At the turn of this century Scottish songs and songwriters were in European vogue. The pioneering work of Sarah Tytler and J. L. Watson, and the biographies and editions produced by Henry Lonsdale and Charles Rogers, have left us with a comprehensive catalogue of views and opinions about songs and songwriters in Scotland from the 1840s until the early 1900s. From then until recently there has been little interest in the genre of Scottish song; in its influence on Scottish writing in general; or in the large group of writers, both male and female, whose work clearly illustrates the importance of song as a literary and musical form throughout the eighteenth and nineteenth centuries. Scottish writers, both musically literate and illiterate, dabbled in songwriting because song held a special place in Scottish society. Its popularity is simply revealed by the number of publications produced with unending enthusiasm for well over a century from the early 1700s.

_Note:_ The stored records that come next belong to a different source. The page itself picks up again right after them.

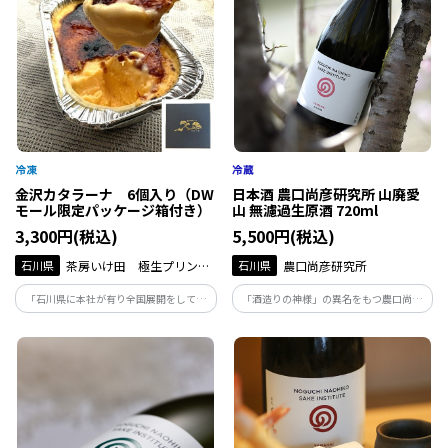
金沢カタラーナ 6個入り（DW
日本酒 農口尚彦研究所 山廃愛
モール限定パッケージ箱付き）
山 無濾過生原酒 720ml
3,300円(税込)
5,500円(税込)
石川県
茶房いけ田 極生プリン専
石川県
農口尚彦研究所
門店いけ田総本店
「石川県に本社が有り全国展開をしてい
「酒造りの神様」の異名をもつ農口尚彦
る極生プリン専門店が開発した第二弾の
によって醸された酒は、人生を捧げ、磨き
お土産商品が登場！「金沢カタラーナが
上げた味。地下93ｍから湧き出る霊峰白
完成しました！」
山の雪解け水で仕込む無濾過生原酒は絶
妙な吾味のバランスが整った味わいです。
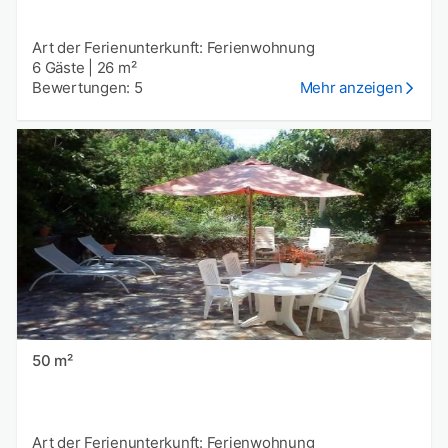
Art der Ferienunterkunft: Ferienwohnung
6 Gäste
|
26 m²
Bewertungen: 5
Mehr anzeigen
50 m²
Art der Ferienunterkunft: Ferienwohnung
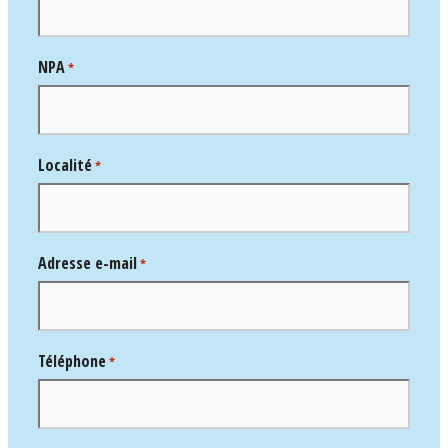
NPA
*
Localité
*
Adresse e-mail
*
Téléphone
*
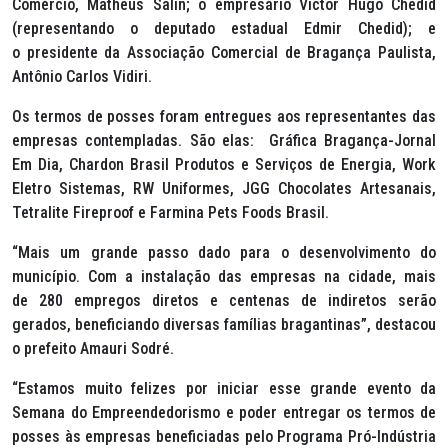
Comércio, Matheus Salin; o empresário Victor Hugo Chedid
(representando o deputado estadual Edmir Chedid); e
o presidente da Associação Comercial de Bragança Paulista,
Antônio Carlos Vidiri.
Os termos de posses foram entregues aos representantes das
empresas contempladas. São elas: Gráfica Bragança-Jornal
Em Dia, Chardon Brasil Produtos e Serviços de Energia, Work
Eletro Sistemas, RW Uniformes, JGG Chocolates Artesanais,
Tetralite Fireproof e Farmina Pets Foods Brasil.
“Mais um grande passo dado para o desenvolvimento do
município. Com a instalação das empresas na cidade, mais
de 280 empregos diretos e centenas de indiretos serão
gerados, beneficiando diversas famílias bragantinas”, destacou
o prefeito Amauri Sodré.
“Estamos muito felizes por iniciar esse grande evento da
Semana do Empreendedorismo e poder entregar os termos de
posses às empresas beneficiadas pelo Programa Pró-Indústria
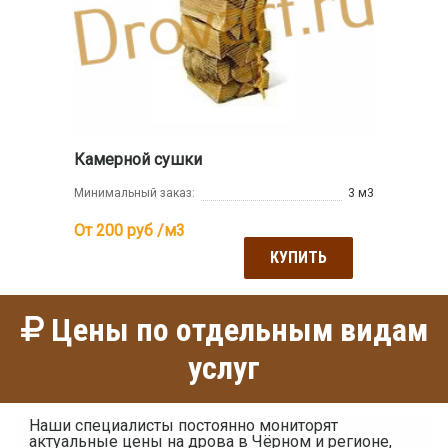
Камерной сушки
Минимальный заказ:
3 м3
От 200
руб /м3
КУПИТЬ
Цены по отдельным видам
услуг
Наши специалисты постоянно мониторят
актуальные цены на дрова в Чёрном и регионе,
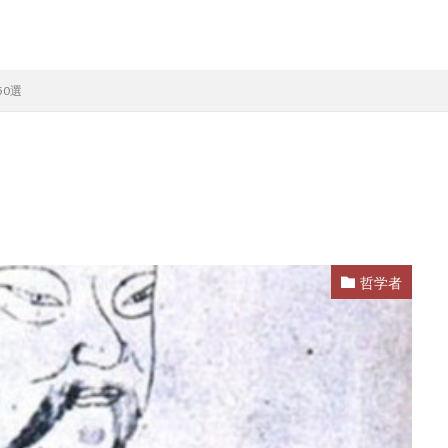
0選
哲学者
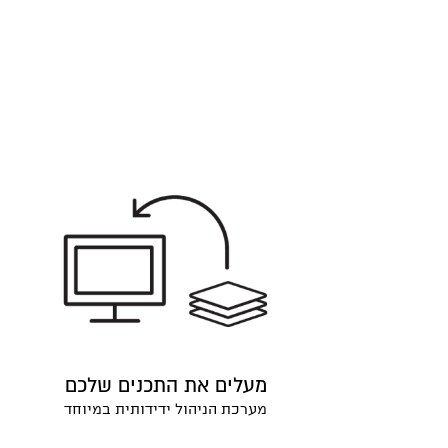
מעלים את התכנים שלכם
מערכת הניהול ידידותית במיוחד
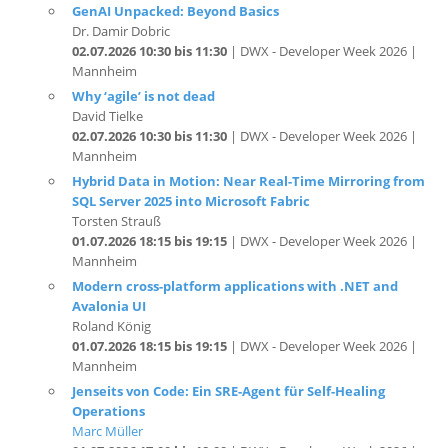
02.07.2026 10:30 bis 11:30
| DWX - Developer Week 2026 |
Mannheim
Why ‘agile’ is not dead
David Tielke
02.07.2026 10:30 bis 11:30
| DWX - Developer Week 2026 |
Mannheim
Hybrid Data in Motion: Near Real-Time Mirroring from
SQL Server 2025 into Microsoft Fabric
Torsten Strauß
01.07.2026 18:15 bis 19:15
| DWX - Developer Week 2026 |
Mannheim
Modern cross-platform applications with .NET and
Avalonia UI
Roland König
01.07.2026 18:15 bis 19:15
| DWX - Developer Week 2026 |
Mannheim
Jenseits von Code: Ein SRE-Agent für Self-Healing
Operations
Marc Müller
01.07.2026 17:00 bis 18:00
| DWX - Developer Week 2026 |
Mannheim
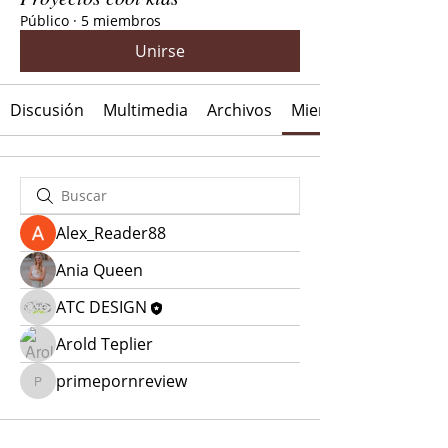
Público
·
5 miembros
Unirse
Discusión
Multimedia
Archivos
Miembros
Alex_Reader88
Ania Queen
ATC DESIGN
Arold Teplier
primepornreview
primepornreview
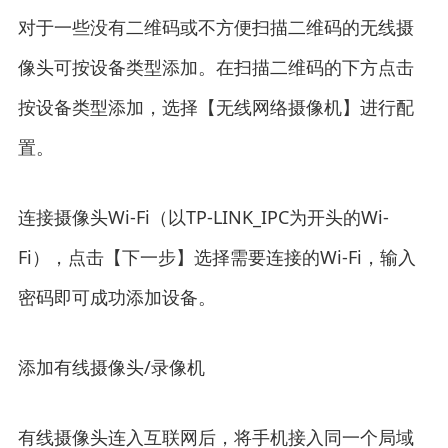
对于一些没有二维码或不方便扫描二维码的无线摄
像头可按设备类型添加。在扫描二维码的下方点击
按设备类型添加，选择【无线网络摄像机】进行配
置。
连接摄像头Wi-Fi（以TP-LINK_IPC为开头的Wi-
Fi），点击【下一步】选择需要连接的Wi-Fi，输入
密码即可成功添加设备。
添加有线摄像头/录像机
有线摄像头连入互联网后，将手机接入同一个局域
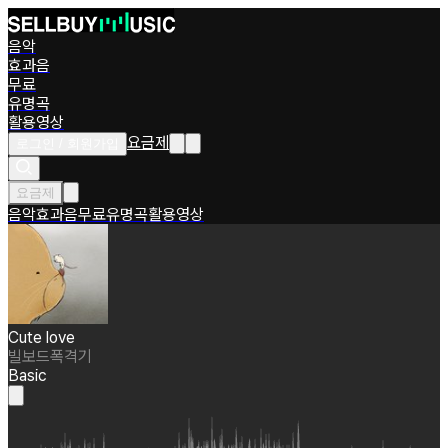
음악
효과음
무료
유명곡
활용영상
요금제
로그인 / 회원가입
요금제
음악
효과음
무료
유명곡
활용영상
Cute love
빌보드폭격기
Basic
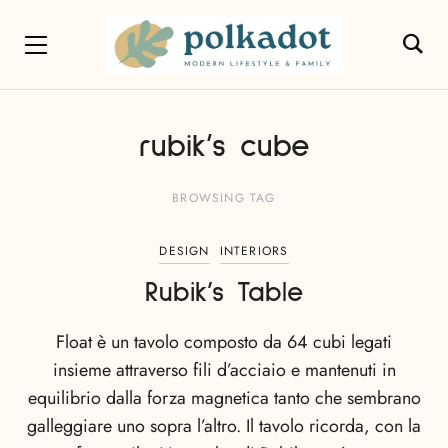
rubik’s cube
BROWSING TAG
DESIGN
INTERIORS
Rubik’s Table
Float è un tavolo composto da 64 cubi legati
insieme attraverso fili d’acciaio e mantenuti in
equilibrio dalla forza magnetica tanto che sembrano
galleggiare uno sopra l’altro. Il tavolo ricorda, con la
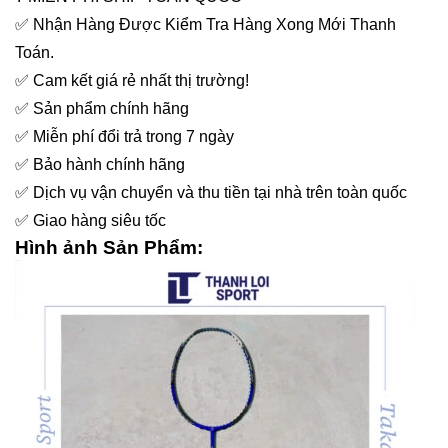
✅
Nhận Hàng Được Kiểm Tra Hàng Xong Mới Thanh
Toán.
✅
Cam kết giá rẻ nhất thị trường!
✅
Sản phẩm chính hãng
✅
Miễn phí đổi trả trong 7 ngày
✅
Bảo hành chính hãng
✅
Dịch vụ vận chuyển và thu tiền tại nhà trên toàn quốc
✅
Giao hàng siêu tốc
Hình ảnh Sản Phẩm:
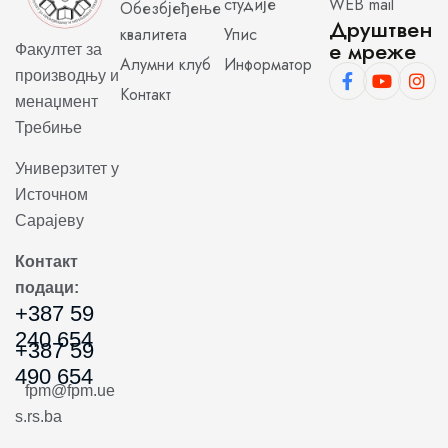
студије
WEB mail
Обезбјеђење
Друштвен
квалитета
Упис
е мреже
Факултет за
Алумни клуб
Информатор
производњу и
Контакт
менаџмент
Требиње
Универзитет у
Источном
Сарајеву
Контакт
подаци:
+387 59
240 654
+387 59
490 654
fpm@fpm.ue
s.rs.ba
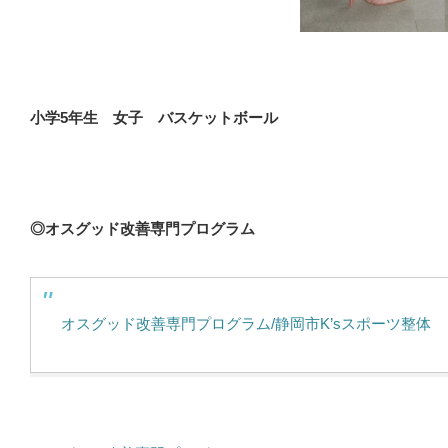
小学5年生 女子 バスケットボール
◎オスグッド改善専門プログラム
オスグッド改善専門プログラム/静岡市K’sスポーツ整体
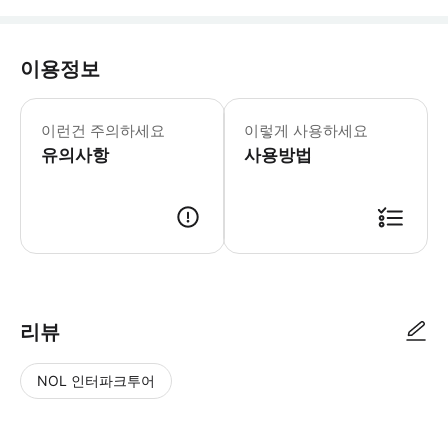
이용정보
이런건 주의하세요
이렇게 사용하세요
유의사항
사용방법
리뷰
NOL 인터파크투어
NOL
별
사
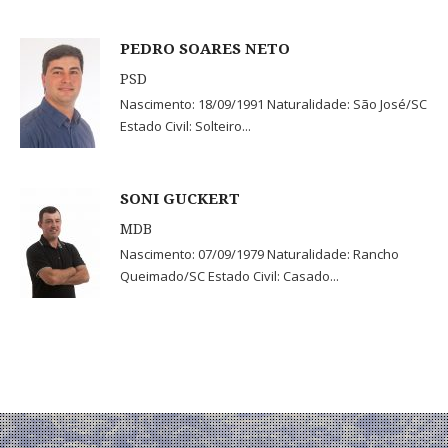
PEDRO SOARES NETO
PSD
Nascimento: 18/09/1991 Naturalidade: São José/SC
Estado Civil: Solteiro...
SONI GUCKERT
MDB
Nascimento: 07/09/1979 Naturalidade: Rancho
Queimado/SC Estado Civil: Casado...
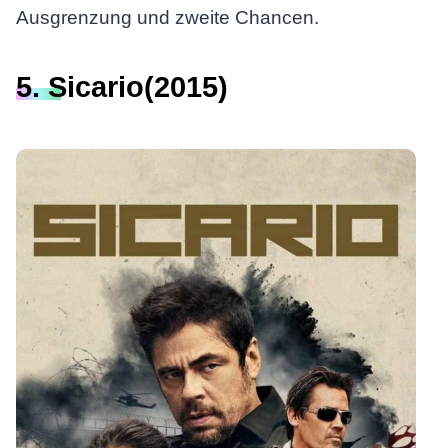
Ausgrenzung und zweite Chancen.
5. Sicario(2015)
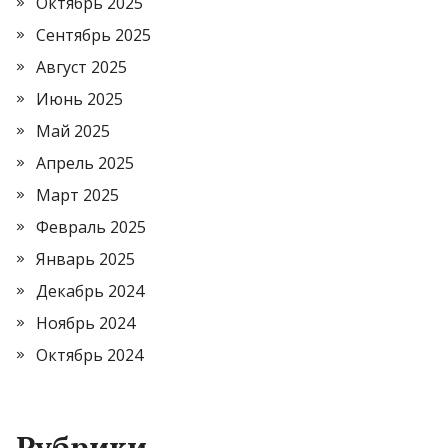
Октябрь 2025
Сентябрь 2025
Август 2025
Июнь 2025
Май 2025
Апрель 2025
Март 2025
Февраль 2025
Январь 2025
Декабрь 2024
Ноябрь 2024
Октябрь 2024
Рубрики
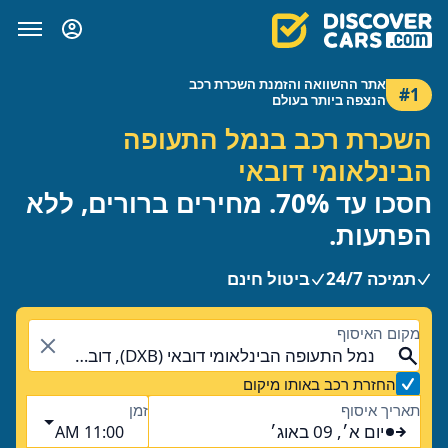
אתר ההשוואה והזמנת השכרת רכב
#1
הנצפה ביותר בעולם
השכרת רכב בנמל התעופה
הבינלאומי דובאי
חסכו עד 70%. מחירים ברורים, ללא
הפתעות.
תמיכה 24/7
ביטול חינם
מקום האיסוף
נמל התעופה הבינלאומי דובאי (DXB), דובאי, איחוד האמירויות הערביות
החזרת רכב באותו מיקום
תאריך איסוף
זמן
יום א׳, 09 באוג׳
11:00 AM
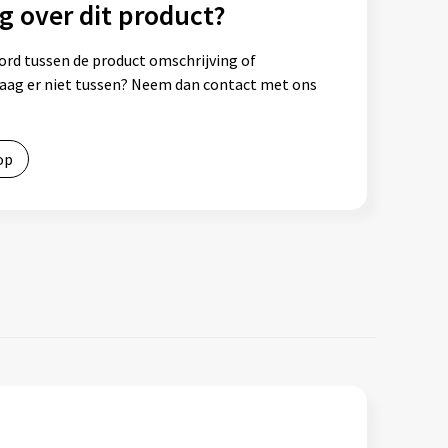
g over dit product?
ord tussen de product omschrijving of
vraag er niet tussen? Neem dan contact met ons
op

A natural consequence of Scotland's publishing boom in the eighteenth century was the development of a thriving music publishing industry, which had been virtually nonexistent prior to the 1700s. By the 1770s and ‘80s the turnover in musical publications in Edinburgh alone was impressive, with at least thirty booksellers in the city dealing in music in addition to other publications, but music publishers also became established in Glasgow, Perth, Stirling and Aberdeen. Although some orchestral and chamber music was published, most of the musical publications produced in eighteenth-century Scotland were connected with traditional Scottish music. There was an interest in national songs and tunes elsewhere in the British Isles, but the number of publications of this sort in Scotland far surpassed those produced in England, Wales or Ireland at this time. Scottish song books were also varied, ranging from psalm tunes and hymns of the Church of Scotland to fiddle or bagpipe tunes arranged for voice and pianoforte, with newly created lyrics. Some song books appeared with melody lines, or with elaborate accompaniments for small ensemble. Others, beginning with Allan Ramsay's Scots Songs (1718), appeared with no music, but with the name of the melody and lyrics alone.